Thursday, January 18, 2018

EmmDev 2018-01-18 [Insights from Isaiah] Restoration

Restoration

Comfort, comfort my people, says your God. 2 Speak tenderly to Jerusalem, and proclaim to her that her hard service has been completed, that her sin has been paid for, that she has received from the LORD's hand double for all her sins.      (Isaiah40:1-2)

Isaiah 40 is a much beloved chapter.
Thematically
it marks the transition where the prophecy moves from rebuke for rebellion and idolatry to a pronouncement of hope and restoration. Historically it describes Israel's exile in Babylon (and why it happened) and moves to the promise of a return. Spiritually it describes the human predicament and exile in brokenness and offers us a God-given restoration!

This magnificent chapter provides hope, it describes God and invites us to a place of intimacy with God.

And so the chapter begins with assurance of Comfort.
Historically it addresses the consequence of their rebellion.
Israel had ceased to rely on God and this led to a moral and spiritual breakdown that allowed a another nation to defeat them.
But God has seen their brokenness. (They have received "double" for their sins - in Hebrew idiom this simply means "enough".)

God's love and consequences for sin are difficult concepts to hold in tension until we factor in the dynamic of free will. Free will allows for wrong choices and wrong choices have consequences (that's what makes them wrong choices!) And God, who gives free will, also allows the consequences of wrong choices.

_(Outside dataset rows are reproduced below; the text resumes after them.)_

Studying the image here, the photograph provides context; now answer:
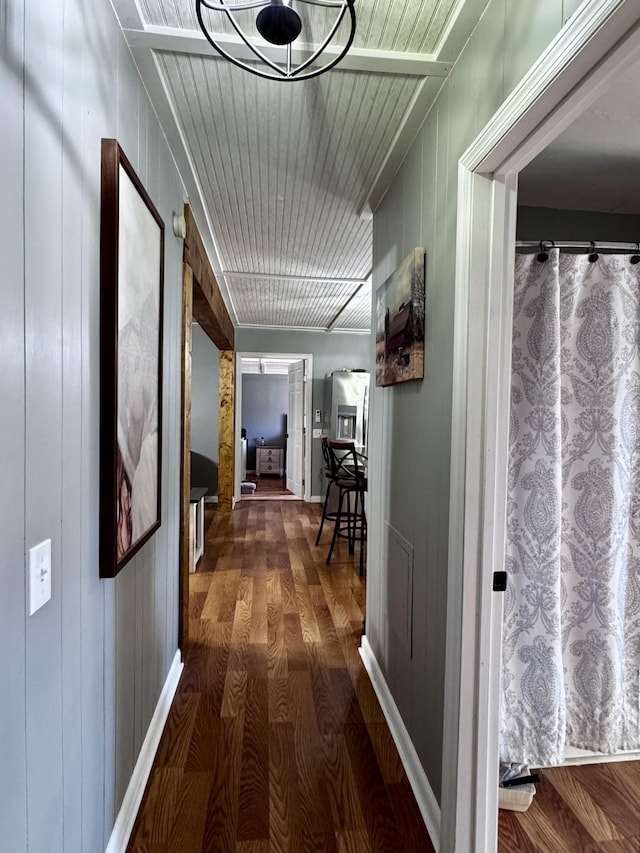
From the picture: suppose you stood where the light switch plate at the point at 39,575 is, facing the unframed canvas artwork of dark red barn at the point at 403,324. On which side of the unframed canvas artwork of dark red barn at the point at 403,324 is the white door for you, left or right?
left

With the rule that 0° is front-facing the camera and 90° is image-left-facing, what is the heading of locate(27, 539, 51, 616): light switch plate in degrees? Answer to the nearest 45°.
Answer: approximately 315°

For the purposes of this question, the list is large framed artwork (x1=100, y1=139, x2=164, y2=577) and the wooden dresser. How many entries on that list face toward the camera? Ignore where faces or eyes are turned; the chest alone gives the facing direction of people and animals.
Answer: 1

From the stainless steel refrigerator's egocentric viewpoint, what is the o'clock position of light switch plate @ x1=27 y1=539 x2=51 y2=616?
The light switch plate is roughly at 12 o'clock from the stainless steel refrigerator.

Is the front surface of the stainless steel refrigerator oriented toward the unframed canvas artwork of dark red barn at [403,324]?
yes

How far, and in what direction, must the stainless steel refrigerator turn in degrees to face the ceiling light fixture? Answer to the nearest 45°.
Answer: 0° — it already faces it

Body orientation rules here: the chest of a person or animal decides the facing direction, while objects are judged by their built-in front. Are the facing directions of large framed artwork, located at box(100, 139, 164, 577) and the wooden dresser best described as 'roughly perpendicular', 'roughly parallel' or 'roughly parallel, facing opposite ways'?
roughly perpendicular

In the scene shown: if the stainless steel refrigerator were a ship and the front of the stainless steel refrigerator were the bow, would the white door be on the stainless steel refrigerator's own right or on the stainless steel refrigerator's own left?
on the stainless steel refrigerator's own right

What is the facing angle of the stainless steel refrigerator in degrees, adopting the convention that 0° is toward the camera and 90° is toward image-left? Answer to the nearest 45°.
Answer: approximately 0°

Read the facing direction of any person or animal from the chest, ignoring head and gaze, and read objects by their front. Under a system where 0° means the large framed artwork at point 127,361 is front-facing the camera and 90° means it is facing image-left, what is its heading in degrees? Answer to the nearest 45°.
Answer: approximately 270°

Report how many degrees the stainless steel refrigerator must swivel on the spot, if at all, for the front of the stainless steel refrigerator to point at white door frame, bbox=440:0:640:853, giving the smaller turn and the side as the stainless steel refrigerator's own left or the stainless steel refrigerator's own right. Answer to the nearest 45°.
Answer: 0° — it already faces it

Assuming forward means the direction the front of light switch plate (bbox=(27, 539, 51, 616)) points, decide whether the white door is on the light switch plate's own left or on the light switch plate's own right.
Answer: on the light switch plate's own left

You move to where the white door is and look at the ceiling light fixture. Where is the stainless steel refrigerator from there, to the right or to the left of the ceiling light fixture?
left
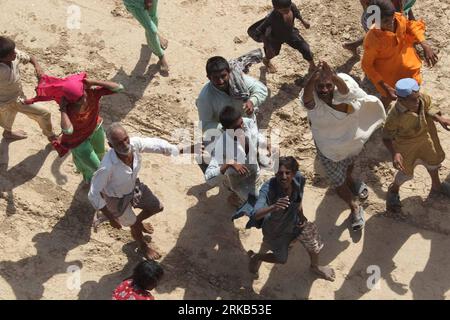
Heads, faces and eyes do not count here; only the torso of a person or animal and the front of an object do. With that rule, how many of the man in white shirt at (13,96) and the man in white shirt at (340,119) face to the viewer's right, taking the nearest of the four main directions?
1

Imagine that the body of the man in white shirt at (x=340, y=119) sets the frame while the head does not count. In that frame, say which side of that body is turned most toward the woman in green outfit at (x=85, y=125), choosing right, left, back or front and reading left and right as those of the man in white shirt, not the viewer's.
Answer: right

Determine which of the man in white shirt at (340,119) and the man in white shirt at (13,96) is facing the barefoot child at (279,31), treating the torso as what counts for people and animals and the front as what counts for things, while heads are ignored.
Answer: the man in white shirt at (13,96)

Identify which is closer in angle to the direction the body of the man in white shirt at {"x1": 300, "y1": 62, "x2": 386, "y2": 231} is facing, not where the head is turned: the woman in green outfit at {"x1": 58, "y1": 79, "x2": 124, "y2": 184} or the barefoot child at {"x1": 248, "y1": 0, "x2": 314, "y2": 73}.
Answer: the woman in green outfit

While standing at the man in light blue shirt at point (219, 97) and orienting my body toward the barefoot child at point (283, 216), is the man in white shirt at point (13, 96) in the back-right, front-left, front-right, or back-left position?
back-right

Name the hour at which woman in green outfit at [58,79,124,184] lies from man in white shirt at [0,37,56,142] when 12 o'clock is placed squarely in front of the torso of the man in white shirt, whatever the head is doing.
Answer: The woman in green outfit is roughly at 2 o'clock from the man in white shirt.

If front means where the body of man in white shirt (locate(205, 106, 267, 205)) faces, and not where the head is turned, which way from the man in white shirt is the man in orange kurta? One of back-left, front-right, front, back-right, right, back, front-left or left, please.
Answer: left

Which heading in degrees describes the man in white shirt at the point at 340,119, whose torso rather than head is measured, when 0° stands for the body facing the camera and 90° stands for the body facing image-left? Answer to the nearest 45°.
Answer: approximately 0°

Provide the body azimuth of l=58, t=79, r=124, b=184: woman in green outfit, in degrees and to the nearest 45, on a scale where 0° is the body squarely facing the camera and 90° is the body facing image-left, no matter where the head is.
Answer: approximately 315°

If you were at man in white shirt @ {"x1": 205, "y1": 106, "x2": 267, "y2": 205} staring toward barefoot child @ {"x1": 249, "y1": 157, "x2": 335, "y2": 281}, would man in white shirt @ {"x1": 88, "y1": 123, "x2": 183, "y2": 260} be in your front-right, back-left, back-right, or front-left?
back-right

But God sees our pain - He wants to comfort and heal us.
And so begins the journey of restoration - anticipated by Isaiah, inaugurated by Jesus and fulfilled at Calvary and the Empty Tomb.

Listen to the tenderness of a God who offers comfort to people who in no way deserve it... They had earned justice (the full consequence (double) for all her sins) but now they have mercy and comfort.